# Mirror-Setup... Ein paar Verständnisfragen



## oOHawkOo (31. Dez. 2017)

Hallo ISPConfig Gemeinde!

Prolog

Ich betreibe schon seit vielen Jahren für Freunde und Bekannte einen auf Debain basierenden no-profit ISPConfig Server (eines meiner Hobbys). Letzten Monat hatte ich die glorreiche Idee vor dem wach werden und erstem Kaffee „mal eben“ ein release-upgrade der Virtualisierungsumgebung, in welcher der „Produktivserver“ läuft, durchzuführen. Dieses Upgrade ist dann mal so richtig in die Hose gegangen, welches einen Ausfall von 3 Tagen des „Produktivservers“ zurfolge hatte. Eigentlich nicht wirklich ein Beinbruch, aber für meinem persönlichen Anspruch ein „geht mal gar nicht“!
Um nicht unnötig in eine Sackgasse zu laufen bitte ich euch um ein wenig Unterstützung.

Der Plan
Ursprünglich war angedacht die Virtualisierung (Proxmox) in einem Cluster zu fahren, das scheidet aber aufgrund der Kosten (immer noch Hobby) aus. Somit bleibt nur ein Mirror von zwei ISPConfig Instanzen, bei der grundsätzlich alles über Server A laufen soll und Server B „automatisch“ übernehmen wenn Server A ausfällt.

Das geplante Szenario

Server A und Server B (+ ggf. Server C) haben unterschiedliche Standorte und befinden sich nicht im selben Netz. Die Domains werde bisher alle extern beim Domain Registrar mit den entsprechenden A,MX, SPF usw. auf die jeweilige IP „geroutet“.
Die Server A und B werden neu aufgesetzt um auch gleich auf Debian 9.2.x umzusteigen. Hierbei möchte ich mich an folgende Tutorials halten.

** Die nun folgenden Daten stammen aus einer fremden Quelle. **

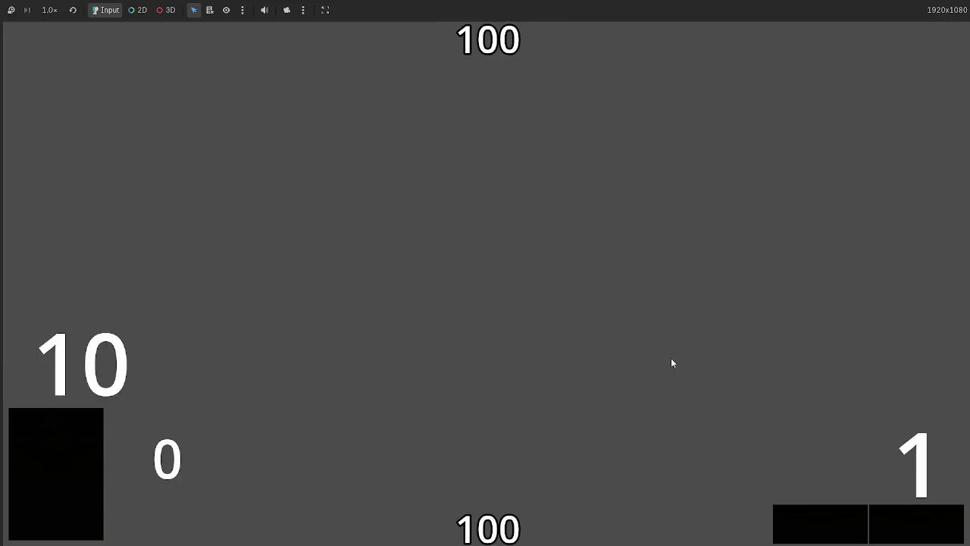
pyautogui.click(522, 485)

The Perfect Server - Debian 9 (Stretch) with Apache, BIND, Dovecot, PureFTPD and ISPConfig 3.1
Installing a Web, Email & MySQL Database Cluster on Debian 8.4 Jessie with ISPConfig 3.1

Die Fragen (und bitte nicht vergessen… ist ein Hobby)

Wenn ich alles so aufsetzte, wird es aus meiner Sicht nicht wie gewünscht funktionieren. Da ja die Domains über den Registra weitergeleitet werden. Bei dem Mail-Server kann ich das ja noch über einen weiteren MX20 Eintrag händeln, aber bei den Domains hab ich ein großes Fragezeichen auf der Stirn wie das gehen soll (eigener DNS-Server; CNAME...?).
Oder kümmert sich ISPConfig in welcher Form auch immer selbst darum?

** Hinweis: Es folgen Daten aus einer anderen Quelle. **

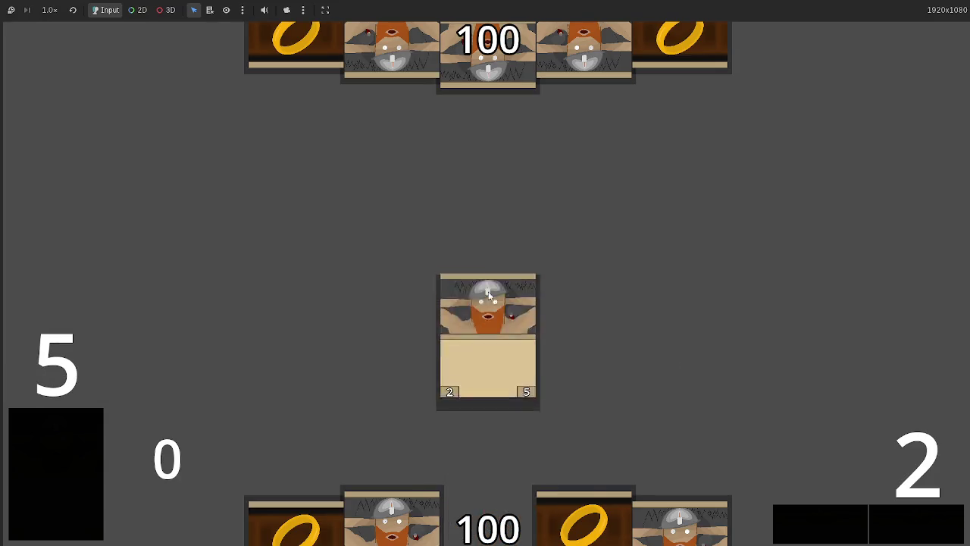
pyautogui.click(574, 499)
pyautogui.click(573, 500)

Wenn ich alles richtig verstanden habe, wäre ein dritter Server notwendig um überhaupt erst mal zuverlässig eine Aussage zu treffen welcher Server ggf. offline ist. Muss dieser ein kompletter Mirror von A und B sein?

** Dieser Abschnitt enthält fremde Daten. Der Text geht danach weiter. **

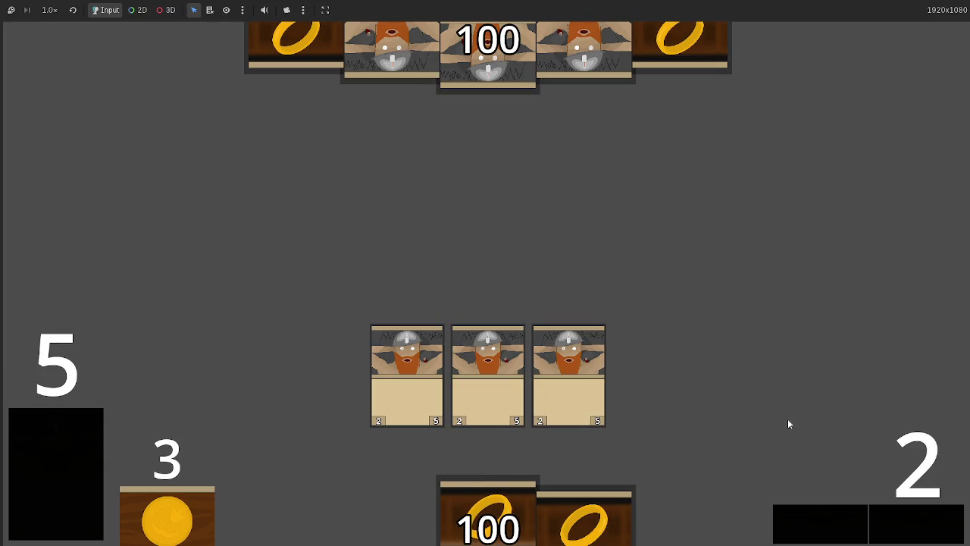
pyautogui.click(918, 517)
pyautogui.click(917, 516)
pyautogui.click(923, 515)
pyautogui.click(917, 515)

Ich hoffe meine Fragen sind jetzt nicht die „DAU“ fragen schlecht hin.

In Diesem Sinn euch einen guten Rutsch und/Oder ein frohes neues Jahr.

Michael


----------



## Till (1. Jan. 2018)

Ich würde das Problem etwas anders angehen insbesondere in Hinsicht Kosten / Nutzen.

1) Der Server sollte bei einem Provider stehen dessen support schnell ist und 24H erreichbar. Ich persönlich habe meine Server bei Hetzner und bin sehr zufrieden mit denen, es gibt da sicher aber eine Menge andere gute Provider. In diesem Punkt geht es nur darum dass Dir bei Hardware Ausfällen schnell geholfen wird.

2) Der Server den Du aufsetztst sollte virtualisiert sein. Du nimmst also einen normalen root Server und installierst auf dem ein Minimal Betriebssystem und nur die Virtualisierungssoftware. Du kannst da sowas wie proxmox nehmen, ich persönlich bevorzuge aber nur einen SSH Zugang und dann die Virtualisierungslösung selbst ohne UI um möglichst wenig Angriffsfläche zu haben und um im Notfall den server innerhalb weniger Minuten wieder aufsetzen zu können da er nahezu keine Konfiguration benötigt, es werden nur ein paar Pakete auf dem minimal OS installiert und gut ist.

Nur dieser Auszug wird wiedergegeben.